▼
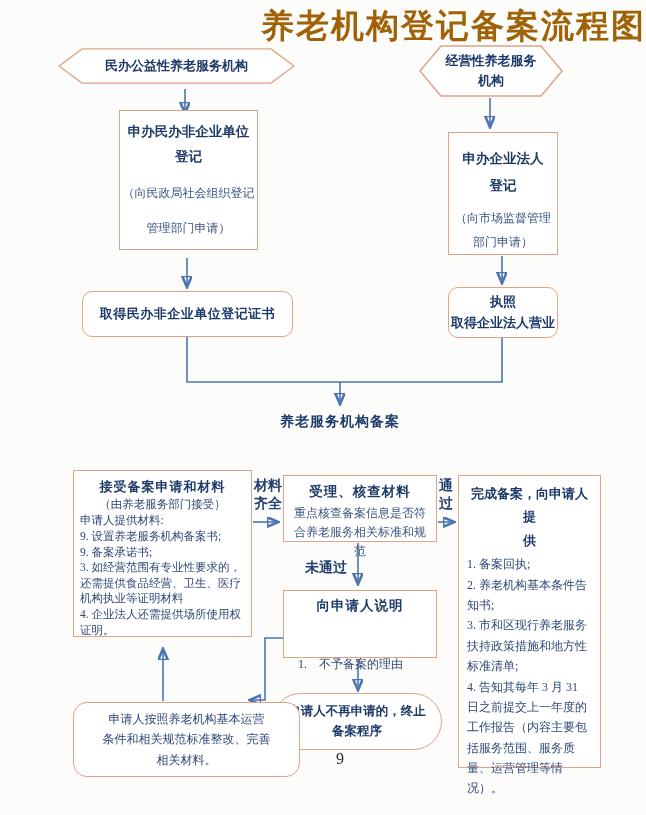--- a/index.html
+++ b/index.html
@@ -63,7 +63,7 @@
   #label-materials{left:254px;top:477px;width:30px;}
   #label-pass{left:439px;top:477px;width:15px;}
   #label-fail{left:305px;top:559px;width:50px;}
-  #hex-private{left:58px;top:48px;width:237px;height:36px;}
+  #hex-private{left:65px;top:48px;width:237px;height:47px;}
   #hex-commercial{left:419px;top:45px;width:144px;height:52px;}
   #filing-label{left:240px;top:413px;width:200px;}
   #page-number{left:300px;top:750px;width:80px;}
▲
- To do: Only a number is wanted here: the count of lines above that hold the word "width".

- Task solution: 8